[[ Data for this task open ]]

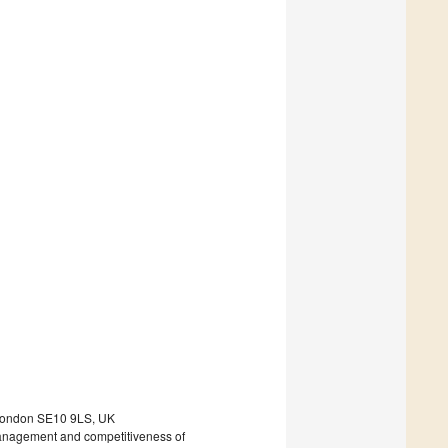
, London SE10 9LS, UK
 management and competitiveness of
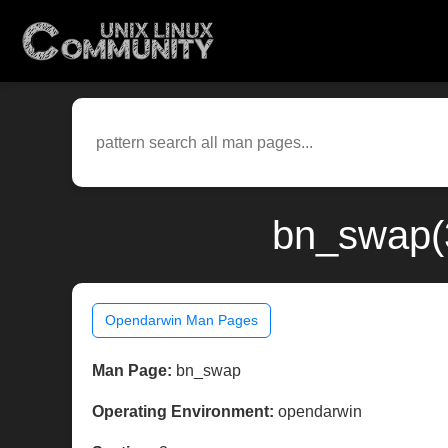
bn_swap(3
Opendarwin Man Pages
Man Page:
bn_swap
Operating Environment:
opendarwin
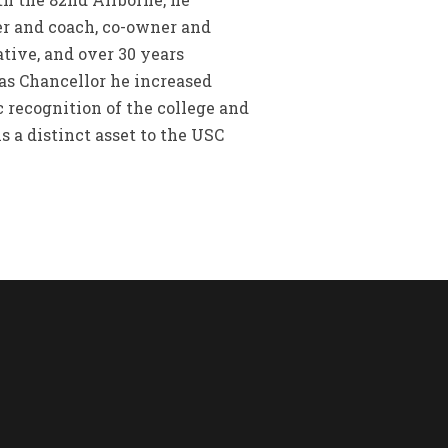
er and coach, co-owner and
ative, and over 30 years
 as Chancellor he increased
 recognition of the college and
 a distinct asset to the USC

[[ Data for this task closed ]]

### Exercise details
Everything from the line containing "Opendarwin Man Pages" to the last line of the listing above is to be written out exactly, except the pictures, and nothing else.

### Solution to the problem
Opendarwin Man Pages
Man Page:
bn_swap
Operating Environment:
opendarwin
er and coach, co-owner and
ative, and over 30 years
 as Chancellor he increased
 recognition of the college and
 a distinct asset to the USC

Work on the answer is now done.